About the project
Forensic Oceanography (FO) is a project that critically investigates the militarised border regime in the Mediterranean Sea, analyzing the spatial and aesthetic conditions that have caused over 16,500 registered deaths at the maritime borders of Europe over the last 20 years. Together with a wide network of NGOs, scientists, journalists, and activist groups, FO has produced, since 2011, several maps, video animations (e.g. Liquid Traces), visualisations, human rights reports (e.g. the report on the ‘Left-to-Die Boat’ case) and websites (e.g. www.watchthemed.net) that attempt to document the violence perpetrated against migrants at sea and challenge the regime of visibility imposed by surveillance means on this contested area.

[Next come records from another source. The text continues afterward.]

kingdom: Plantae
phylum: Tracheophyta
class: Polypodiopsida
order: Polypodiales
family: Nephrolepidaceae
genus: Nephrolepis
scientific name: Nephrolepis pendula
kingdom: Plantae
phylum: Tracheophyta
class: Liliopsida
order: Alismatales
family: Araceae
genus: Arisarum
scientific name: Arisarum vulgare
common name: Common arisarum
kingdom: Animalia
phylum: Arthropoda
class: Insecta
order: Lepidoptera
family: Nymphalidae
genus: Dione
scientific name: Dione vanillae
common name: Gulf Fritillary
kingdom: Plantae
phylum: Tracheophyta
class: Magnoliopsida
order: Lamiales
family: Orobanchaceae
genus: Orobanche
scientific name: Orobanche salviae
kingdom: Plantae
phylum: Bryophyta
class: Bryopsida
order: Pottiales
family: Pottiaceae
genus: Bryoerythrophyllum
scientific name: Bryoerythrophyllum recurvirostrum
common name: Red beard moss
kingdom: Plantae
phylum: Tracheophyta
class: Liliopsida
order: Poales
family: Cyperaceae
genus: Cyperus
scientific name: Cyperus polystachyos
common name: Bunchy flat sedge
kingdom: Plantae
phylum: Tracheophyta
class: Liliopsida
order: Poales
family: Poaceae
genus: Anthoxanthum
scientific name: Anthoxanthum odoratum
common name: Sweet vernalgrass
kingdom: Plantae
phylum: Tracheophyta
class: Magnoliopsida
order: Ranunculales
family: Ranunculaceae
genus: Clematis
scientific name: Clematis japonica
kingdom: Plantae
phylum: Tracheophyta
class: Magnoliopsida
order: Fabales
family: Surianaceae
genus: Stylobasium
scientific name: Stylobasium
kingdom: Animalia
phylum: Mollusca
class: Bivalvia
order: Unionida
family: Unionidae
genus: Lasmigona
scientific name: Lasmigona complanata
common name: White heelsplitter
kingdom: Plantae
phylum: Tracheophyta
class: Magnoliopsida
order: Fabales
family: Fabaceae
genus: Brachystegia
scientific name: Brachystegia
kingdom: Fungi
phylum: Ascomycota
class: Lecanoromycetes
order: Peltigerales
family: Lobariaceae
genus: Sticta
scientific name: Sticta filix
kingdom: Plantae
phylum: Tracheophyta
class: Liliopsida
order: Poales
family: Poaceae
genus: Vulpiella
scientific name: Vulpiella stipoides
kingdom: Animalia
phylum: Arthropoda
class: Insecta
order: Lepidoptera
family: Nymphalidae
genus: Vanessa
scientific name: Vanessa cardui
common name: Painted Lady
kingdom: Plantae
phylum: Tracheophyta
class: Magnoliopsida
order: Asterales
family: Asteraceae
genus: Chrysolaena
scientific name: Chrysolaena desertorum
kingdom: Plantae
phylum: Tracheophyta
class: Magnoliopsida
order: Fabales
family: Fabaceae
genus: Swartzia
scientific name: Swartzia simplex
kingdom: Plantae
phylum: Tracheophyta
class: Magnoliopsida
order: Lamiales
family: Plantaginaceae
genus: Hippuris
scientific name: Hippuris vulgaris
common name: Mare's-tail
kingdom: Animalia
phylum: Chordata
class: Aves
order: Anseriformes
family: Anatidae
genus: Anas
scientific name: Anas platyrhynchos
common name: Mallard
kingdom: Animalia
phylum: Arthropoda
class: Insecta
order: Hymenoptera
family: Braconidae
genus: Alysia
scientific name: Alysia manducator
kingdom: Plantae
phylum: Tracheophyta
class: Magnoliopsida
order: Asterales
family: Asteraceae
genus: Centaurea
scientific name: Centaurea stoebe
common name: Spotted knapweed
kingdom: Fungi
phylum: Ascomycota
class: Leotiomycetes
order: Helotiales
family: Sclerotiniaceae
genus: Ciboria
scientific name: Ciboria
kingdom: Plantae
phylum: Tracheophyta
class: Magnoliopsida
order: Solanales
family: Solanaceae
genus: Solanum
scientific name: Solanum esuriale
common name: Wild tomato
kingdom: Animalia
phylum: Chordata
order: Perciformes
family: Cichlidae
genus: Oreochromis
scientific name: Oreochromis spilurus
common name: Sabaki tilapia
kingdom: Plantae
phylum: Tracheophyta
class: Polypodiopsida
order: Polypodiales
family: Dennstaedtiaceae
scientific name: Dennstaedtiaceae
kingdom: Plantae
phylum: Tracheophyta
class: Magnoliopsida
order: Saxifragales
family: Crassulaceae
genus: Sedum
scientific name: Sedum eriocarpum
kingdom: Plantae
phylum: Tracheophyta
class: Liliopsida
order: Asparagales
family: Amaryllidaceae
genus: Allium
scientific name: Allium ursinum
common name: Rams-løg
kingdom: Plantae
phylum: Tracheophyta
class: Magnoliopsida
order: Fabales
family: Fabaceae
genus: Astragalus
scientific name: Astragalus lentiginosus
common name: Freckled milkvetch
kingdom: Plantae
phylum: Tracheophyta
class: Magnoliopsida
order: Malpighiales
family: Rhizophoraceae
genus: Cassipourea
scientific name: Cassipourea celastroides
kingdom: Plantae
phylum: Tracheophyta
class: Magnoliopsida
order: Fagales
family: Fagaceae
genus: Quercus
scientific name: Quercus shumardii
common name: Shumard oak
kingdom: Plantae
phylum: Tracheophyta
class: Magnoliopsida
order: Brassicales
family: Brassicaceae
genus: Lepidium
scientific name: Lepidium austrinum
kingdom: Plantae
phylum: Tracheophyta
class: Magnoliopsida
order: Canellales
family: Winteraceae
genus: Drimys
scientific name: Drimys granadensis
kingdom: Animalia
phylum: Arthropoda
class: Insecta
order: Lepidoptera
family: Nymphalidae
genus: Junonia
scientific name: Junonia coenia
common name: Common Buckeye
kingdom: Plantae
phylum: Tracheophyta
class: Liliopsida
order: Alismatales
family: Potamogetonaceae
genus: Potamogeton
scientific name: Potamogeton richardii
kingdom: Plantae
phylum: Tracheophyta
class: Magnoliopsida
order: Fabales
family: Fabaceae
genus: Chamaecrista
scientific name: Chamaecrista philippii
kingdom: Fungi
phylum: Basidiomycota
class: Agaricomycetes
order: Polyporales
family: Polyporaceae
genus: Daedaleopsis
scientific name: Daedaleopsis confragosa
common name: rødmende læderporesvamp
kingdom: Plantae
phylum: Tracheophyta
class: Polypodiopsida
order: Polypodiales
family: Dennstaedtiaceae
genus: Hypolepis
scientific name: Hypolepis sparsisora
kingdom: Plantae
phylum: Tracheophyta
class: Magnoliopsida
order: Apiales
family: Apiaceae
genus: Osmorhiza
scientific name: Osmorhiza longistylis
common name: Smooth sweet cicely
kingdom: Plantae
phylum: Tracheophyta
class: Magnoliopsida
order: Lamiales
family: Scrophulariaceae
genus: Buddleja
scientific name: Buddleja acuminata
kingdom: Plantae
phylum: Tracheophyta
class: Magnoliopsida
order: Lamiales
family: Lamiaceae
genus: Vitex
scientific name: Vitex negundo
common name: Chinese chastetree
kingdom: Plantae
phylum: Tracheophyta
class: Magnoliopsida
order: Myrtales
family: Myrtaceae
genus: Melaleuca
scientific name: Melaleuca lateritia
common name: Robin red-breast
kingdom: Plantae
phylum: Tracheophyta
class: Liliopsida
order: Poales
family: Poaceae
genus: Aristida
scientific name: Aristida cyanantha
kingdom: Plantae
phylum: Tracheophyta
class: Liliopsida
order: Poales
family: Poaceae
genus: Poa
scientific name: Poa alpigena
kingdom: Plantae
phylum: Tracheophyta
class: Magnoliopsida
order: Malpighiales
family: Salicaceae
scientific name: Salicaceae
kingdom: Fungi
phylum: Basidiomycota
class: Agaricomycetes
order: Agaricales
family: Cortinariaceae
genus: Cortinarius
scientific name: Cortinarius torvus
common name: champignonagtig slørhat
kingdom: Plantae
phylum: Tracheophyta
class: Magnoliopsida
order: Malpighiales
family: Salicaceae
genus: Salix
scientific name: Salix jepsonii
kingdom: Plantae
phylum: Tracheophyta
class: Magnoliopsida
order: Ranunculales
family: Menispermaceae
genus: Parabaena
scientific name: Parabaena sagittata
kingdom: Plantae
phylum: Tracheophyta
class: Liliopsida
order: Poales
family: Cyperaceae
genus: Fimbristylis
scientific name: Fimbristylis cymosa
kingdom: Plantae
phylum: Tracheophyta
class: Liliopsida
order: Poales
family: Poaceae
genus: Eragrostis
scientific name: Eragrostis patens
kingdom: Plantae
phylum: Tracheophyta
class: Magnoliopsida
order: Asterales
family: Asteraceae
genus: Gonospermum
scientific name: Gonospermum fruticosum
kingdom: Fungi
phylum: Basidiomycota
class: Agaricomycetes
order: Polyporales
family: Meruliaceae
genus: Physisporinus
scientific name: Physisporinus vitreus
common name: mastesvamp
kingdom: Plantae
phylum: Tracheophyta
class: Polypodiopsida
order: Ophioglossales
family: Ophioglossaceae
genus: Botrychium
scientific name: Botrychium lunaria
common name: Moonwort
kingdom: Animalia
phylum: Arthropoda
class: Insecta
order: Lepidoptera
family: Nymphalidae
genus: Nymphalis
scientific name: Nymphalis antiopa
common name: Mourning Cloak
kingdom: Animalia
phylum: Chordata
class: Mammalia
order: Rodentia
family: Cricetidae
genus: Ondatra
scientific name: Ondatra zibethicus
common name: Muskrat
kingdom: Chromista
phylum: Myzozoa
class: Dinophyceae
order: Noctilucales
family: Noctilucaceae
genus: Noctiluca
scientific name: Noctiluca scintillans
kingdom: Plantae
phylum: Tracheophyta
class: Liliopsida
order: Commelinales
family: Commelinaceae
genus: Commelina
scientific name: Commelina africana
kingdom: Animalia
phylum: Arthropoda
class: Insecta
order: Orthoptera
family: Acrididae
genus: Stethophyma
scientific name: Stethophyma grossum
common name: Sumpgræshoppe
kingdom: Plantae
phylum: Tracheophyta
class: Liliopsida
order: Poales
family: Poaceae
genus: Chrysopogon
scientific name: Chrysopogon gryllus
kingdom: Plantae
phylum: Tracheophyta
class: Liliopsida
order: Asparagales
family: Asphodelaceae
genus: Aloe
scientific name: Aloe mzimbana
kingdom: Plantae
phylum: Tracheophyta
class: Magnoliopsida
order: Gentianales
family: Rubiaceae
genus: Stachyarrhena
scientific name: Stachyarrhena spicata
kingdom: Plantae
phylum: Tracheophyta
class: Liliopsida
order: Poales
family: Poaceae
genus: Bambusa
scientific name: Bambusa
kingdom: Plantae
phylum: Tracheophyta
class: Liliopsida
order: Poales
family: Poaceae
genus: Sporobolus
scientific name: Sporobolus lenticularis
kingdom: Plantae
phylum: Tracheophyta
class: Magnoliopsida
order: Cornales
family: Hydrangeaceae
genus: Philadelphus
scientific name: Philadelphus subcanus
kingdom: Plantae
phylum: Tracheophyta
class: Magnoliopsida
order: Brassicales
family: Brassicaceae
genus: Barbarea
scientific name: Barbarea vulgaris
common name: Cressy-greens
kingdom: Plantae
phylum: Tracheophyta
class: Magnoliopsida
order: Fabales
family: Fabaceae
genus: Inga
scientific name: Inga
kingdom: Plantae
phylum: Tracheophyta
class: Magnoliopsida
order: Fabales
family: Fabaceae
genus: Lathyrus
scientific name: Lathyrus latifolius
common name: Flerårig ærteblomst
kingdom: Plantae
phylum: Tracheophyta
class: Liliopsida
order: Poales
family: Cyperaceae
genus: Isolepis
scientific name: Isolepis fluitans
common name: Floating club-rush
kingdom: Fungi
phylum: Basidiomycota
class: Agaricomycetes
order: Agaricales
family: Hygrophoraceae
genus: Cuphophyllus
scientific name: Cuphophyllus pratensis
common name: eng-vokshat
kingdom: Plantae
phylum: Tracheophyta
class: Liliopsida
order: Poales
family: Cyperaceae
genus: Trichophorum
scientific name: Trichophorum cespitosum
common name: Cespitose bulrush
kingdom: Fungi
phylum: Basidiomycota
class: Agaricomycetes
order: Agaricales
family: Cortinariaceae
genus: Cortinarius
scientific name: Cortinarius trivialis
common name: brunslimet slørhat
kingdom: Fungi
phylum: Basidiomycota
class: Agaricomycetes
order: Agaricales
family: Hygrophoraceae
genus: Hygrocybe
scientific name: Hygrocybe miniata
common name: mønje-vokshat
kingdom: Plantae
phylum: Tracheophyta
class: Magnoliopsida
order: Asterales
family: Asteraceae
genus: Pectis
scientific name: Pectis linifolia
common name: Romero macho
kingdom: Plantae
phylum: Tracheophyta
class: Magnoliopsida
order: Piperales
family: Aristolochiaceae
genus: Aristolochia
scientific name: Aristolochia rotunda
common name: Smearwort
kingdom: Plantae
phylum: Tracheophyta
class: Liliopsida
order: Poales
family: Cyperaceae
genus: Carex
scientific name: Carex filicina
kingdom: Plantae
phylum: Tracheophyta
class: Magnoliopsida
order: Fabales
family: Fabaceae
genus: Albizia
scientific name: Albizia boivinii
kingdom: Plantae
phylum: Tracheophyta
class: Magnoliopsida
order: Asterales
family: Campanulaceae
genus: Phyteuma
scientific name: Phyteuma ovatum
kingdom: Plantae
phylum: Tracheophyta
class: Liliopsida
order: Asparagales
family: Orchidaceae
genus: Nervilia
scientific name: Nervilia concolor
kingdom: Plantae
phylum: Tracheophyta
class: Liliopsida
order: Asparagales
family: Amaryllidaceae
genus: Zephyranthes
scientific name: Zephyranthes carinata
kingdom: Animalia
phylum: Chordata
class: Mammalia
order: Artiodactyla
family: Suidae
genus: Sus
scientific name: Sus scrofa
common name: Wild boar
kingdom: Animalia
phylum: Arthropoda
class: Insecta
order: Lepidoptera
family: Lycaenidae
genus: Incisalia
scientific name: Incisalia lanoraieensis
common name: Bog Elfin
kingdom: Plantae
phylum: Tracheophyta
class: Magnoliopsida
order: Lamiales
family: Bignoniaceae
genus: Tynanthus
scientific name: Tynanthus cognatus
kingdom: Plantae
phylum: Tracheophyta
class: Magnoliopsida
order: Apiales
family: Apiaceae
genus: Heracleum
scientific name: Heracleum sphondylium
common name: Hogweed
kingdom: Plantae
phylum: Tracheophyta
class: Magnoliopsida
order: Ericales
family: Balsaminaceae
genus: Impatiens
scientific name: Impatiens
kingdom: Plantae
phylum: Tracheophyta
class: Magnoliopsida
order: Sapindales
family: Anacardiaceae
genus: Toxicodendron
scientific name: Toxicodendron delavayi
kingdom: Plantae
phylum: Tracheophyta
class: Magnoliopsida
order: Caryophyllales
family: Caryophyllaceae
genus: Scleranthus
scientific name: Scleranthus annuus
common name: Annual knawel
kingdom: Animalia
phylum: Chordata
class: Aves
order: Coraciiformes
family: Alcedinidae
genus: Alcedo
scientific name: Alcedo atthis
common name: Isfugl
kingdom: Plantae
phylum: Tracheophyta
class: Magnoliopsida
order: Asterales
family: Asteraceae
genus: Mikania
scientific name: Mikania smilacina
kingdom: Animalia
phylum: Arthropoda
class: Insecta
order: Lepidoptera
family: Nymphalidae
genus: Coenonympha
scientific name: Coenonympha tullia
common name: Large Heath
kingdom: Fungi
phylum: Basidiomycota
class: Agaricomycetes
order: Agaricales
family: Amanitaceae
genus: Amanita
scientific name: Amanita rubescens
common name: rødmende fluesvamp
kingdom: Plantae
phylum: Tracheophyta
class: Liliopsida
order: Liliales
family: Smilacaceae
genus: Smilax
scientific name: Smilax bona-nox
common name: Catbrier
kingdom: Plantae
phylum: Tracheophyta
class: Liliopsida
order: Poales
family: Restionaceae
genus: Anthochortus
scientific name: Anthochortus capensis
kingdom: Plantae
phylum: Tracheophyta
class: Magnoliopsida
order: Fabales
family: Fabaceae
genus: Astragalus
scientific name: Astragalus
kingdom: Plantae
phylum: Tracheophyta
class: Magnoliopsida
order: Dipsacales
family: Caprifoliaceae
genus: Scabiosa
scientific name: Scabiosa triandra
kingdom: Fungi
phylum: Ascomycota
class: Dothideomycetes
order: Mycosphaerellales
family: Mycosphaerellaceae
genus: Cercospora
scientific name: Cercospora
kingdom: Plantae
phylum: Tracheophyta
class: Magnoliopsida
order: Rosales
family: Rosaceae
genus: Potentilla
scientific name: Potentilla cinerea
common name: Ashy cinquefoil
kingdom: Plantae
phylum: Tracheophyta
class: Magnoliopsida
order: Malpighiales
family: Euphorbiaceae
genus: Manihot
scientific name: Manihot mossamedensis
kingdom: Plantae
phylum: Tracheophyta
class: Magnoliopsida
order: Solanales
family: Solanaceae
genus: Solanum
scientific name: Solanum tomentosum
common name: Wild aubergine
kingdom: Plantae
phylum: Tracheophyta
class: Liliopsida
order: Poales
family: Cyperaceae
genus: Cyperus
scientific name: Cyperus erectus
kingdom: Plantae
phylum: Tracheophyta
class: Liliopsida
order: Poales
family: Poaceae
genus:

By combining testimonies of human rights violations with digital technologies such as satellite imagery, vessel tracking data, geospatial mapping, and drift modeling, FO has exercised a critical right to look at sea with a two-fold purpose. On the one hand, using surveillance means ‘against the grain’, it has produced spatial analysis that has been used within existing legal and political forums, supporting the quest for justice of migrants and their families in legal proceedings, parliamentary auditions, human rights, and journalistic investigations. At the same time, through a series of installations and articles, FO has attempted to spur a debate on the politics of image production in the age of surveillance and on what it means to produce images, videos, and sounds that become evidence and documentation of human rights violations.
About the artist
Forensic Oceanography is a collaboration between Lorenzo Pezzani, an architect based in London, and Charles Heller, a film-maker living in Tunis. Together with a wide network of contributors, FO has produced work that has been featured on major international media platforms; exhibited and screened internationally (most recently at HKW in Berlin); and has been presented in numerous academic and artistic events. The project was shortlisted for the Artraker Award in 2014.